▸ **Document**
◇ ◇ ◇
- Born: June 8, 1941 The Bronx, New York City, U.S.
- Died: April 26, 2019 (aged 77) Palmdale, California, U.S.
- Occupation: Actor
- Years active: 1979–1995

= Jessie Lawrence Ferguson =

American actor (1941–2019)

Jessie Lawrence Ferguson (June 8, 1941 – April 26, 2019) was an American actor. He was best known for playing the self-hating racist police officer in John Singleton's Academy Award-nominated film Boyz n the Hood (1991).
◇ ◇ ◇
▸ **Raw data**
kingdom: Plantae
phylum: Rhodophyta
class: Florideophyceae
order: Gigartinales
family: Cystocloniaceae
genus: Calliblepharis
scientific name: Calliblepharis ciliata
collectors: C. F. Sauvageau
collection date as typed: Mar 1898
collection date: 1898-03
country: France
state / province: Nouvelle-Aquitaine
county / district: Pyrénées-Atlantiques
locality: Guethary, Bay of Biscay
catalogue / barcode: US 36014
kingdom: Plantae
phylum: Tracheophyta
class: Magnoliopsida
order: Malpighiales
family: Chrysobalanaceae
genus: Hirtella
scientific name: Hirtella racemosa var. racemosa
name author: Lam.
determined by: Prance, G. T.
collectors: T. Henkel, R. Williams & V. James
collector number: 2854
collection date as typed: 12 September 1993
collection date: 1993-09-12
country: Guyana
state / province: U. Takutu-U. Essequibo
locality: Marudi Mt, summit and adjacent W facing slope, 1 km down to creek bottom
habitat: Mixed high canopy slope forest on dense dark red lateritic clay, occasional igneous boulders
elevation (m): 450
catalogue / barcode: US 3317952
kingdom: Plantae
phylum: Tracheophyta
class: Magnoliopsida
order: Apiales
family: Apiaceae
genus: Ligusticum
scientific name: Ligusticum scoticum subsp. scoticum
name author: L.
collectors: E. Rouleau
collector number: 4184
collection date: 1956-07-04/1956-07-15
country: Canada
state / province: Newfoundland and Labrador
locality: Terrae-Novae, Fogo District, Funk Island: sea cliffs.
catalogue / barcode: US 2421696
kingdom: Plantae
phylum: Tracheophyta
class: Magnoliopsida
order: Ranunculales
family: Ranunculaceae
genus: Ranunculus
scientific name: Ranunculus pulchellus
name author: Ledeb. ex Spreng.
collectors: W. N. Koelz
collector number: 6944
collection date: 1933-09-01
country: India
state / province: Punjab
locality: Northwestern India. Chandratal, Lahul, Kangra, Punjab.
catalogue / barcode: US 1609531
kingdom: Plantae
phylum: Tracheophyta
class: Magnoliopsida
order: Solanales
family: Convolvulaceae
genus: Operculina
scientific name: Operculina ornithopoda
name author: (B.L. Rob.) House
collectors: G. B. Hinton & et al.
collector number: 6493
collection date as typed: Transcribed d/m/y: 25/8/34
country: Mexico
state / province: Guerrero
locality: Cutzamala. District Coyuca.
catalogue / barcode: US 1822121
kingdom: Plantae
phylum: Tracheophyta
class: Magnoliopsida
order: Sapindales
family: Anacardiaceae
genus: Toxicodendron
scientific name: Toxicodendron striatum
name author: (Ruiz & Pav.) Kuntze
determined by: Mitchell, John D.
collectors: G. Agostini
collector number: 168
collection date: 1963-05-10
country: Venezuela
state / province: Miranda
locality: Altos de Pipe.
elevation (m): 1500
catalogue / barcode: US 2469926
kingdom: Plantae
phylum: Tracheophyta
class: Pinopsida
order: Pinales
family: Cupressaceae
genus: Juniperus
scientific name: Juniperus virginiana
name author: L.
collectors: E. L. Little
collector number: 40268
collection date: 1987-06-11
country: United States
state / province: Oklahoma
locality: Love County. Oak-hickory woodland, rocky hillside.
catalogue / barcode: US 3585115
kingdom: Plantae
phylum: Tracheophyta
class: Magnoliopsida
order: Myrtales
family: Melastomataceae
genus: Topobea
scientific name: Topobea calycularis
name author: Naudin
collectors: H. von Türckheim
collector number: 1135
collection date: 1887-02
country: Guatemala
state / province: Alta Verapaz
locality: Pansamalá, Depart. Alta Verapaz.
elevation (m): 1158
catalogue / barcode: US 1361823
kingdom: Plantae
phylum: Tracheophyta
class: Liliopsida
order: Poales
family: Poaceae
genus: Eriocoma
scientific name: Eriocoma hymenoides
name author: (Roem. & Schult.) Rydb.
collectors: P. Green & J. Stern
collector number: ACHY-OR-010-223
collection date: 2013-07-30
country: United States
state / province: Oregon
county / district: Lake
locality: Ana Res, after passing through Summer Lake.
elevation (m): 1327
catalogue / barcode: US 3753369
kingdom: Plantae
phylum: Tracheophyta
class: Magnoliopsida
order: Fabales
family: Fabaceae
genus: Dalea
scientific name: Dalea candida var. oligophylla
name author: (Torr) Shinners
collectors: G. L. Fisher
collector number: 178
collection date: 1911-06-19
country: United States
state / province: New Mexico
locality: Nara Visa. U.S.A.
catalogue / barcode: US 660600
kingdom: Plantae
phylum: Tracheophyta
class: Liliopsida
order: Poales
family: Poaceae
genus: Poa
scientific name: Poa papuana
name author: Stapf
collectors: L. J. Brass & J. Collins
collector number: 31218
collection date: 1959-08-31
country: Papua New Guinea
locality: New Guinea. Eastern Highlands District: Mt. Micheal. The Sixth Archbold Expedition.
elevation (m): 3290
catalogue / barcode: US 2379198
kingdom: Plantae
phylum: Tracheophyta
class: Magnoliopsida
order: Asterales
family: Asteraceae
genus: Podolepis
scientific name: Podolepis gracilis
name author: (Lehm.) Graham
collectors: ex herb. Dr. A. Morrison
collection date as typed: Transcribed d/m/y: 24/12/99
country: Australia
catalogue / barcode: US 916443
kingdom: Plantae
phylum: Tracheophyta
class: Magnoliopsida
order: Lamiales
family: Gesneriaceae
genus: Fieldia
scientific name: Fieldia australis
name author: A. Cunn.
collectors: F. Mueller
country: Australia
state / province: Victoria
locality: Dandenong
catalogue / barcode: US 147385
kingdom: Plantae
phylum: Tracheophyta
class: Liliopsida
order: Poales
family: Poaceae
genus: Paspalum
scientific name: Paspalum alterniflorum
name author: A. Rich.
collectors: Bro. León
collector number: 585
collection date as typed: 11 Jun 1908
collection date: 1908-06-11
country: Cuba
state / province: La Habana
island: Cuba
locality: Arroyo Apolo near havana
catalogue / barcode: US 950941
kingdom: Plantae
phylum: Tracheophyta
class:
◇ ◇ ◇
▸ **Stated task**
Could you carry on the Jessie Lawrence Ferguson biography from its last sentence?

▸ **Exercise result**
==Biography==
Ferguson was born in The Bronx, New York, on June 8, 1941. He lived there until the mid-1950s until moving to Chicago, Illinois. His first major role was in Starsky and Hutch in 1979. Ferguson is best known for his roles in Boyz n the Hood and John Carpenter's Prince of Darkness and Sam Raimi's Darkman. He has also had roles in Mike Hammer: Murder Takes All, Star Trek: The Next Generation, The Adventures of Buckaroo Banzai Across the 8th Dimension, All Night Long and The Fish that Saved Pittsburgh. Ferguson retired from acting in 1995 at 54 to focus on his family and his own art. Ferguson died of a heart attack at age 77 on April 26, 2019.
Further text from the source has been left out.